On some mornings Boris collapsed in the most utter despair. He would lie in bed almost weeping, cursing the Jew with whom he lived. Of late the Jew had become restive about paying the daily two francs, and, what was worse, had begun putting on intolerable airs of patronage. Boris said that I, as an Englishman, could not conceive what torture it was to a Russian of family to be at the mercy of a Jew.

‘A Jew, mon ami, a veritable Jew! And he hasn’t even the decency to be ashamed of it. To think that I, a captain in the Russian Army—have I ever told you, mon ami, that I was a captain in the Second Siberian Rifles? Yes, a captain, and my father was a colonel. And here I am, eating the bread of a Jew. A Jew . . .
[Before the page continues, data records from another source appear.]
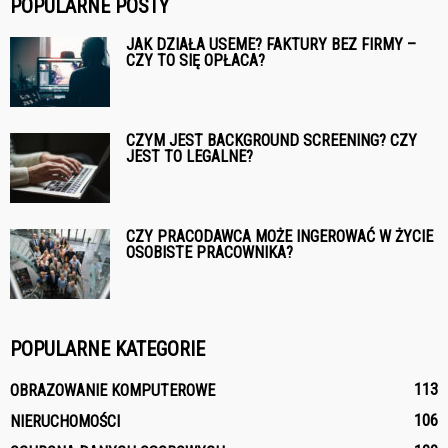
POPULARNE POSTY
JAK DZIAŁA USEME? FAKTURY BEZ FIRMY –
CZY TO SIĘ OPŁACA?
CZYM JEST BACKGROUND SCREENING? CZY
JEST TO LEGALNE?
CZY PRACODAWCA MOŻE INGEROWAĆ W ŻYCIE
OSOBISTE PRACOWNIKA?
POPULARNE KATEGORIE
113
OBRAZOWANIE KOMPUTEROWE
106
NIERUCHOMOŚCI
‘I will tell you what Jews are like. Once, in the early months of the war, we were on the march, and we had halted at a village for the night. A horrible old Jew, with a red beard like Judas Iscariot, came sneaking up to my billet. I asked him what he wanted. “Your honour,” he said, “I have brought a girl for you, a beautiful young girl only seventeen. It will only be fifty francs.” “Thank you,” I said, “you can take her away again. I don’t want to catch any diseases.” “Diseases!” cried the Jew, “mais, monsieur le capitaine, there’s no fear of that. It’s my own daughter!” That is the Jewish national character for you.

‘Have I ever told you, mon ami, that in the old Russian Army it was considered bad form to spit on a Jew? Yes, we thought a Russian officer’s spittle was too precious to be wasted on Jews . . . ’ etc. etc.

On these days Boris usually declared himself too ill to go out and look for work. He would lie till evening in the greyish, verminous sheets, smoking and reading old newspapers. Sometimes we played chess. We had no board, but we wrote down the moves on a piece of paper, and afterwards we made a board from the side of a packing—case, and a set of men from buttons, Belgian coins and the like. Boris, like many Russians, had a passion for chess. It was a saying of his that the rules of chess are the same as the rules of love and war, and that if you can win at one you can win at the others. But he also said that if you have a chessboard you do not mind being hungry, which was certainly not true in my case.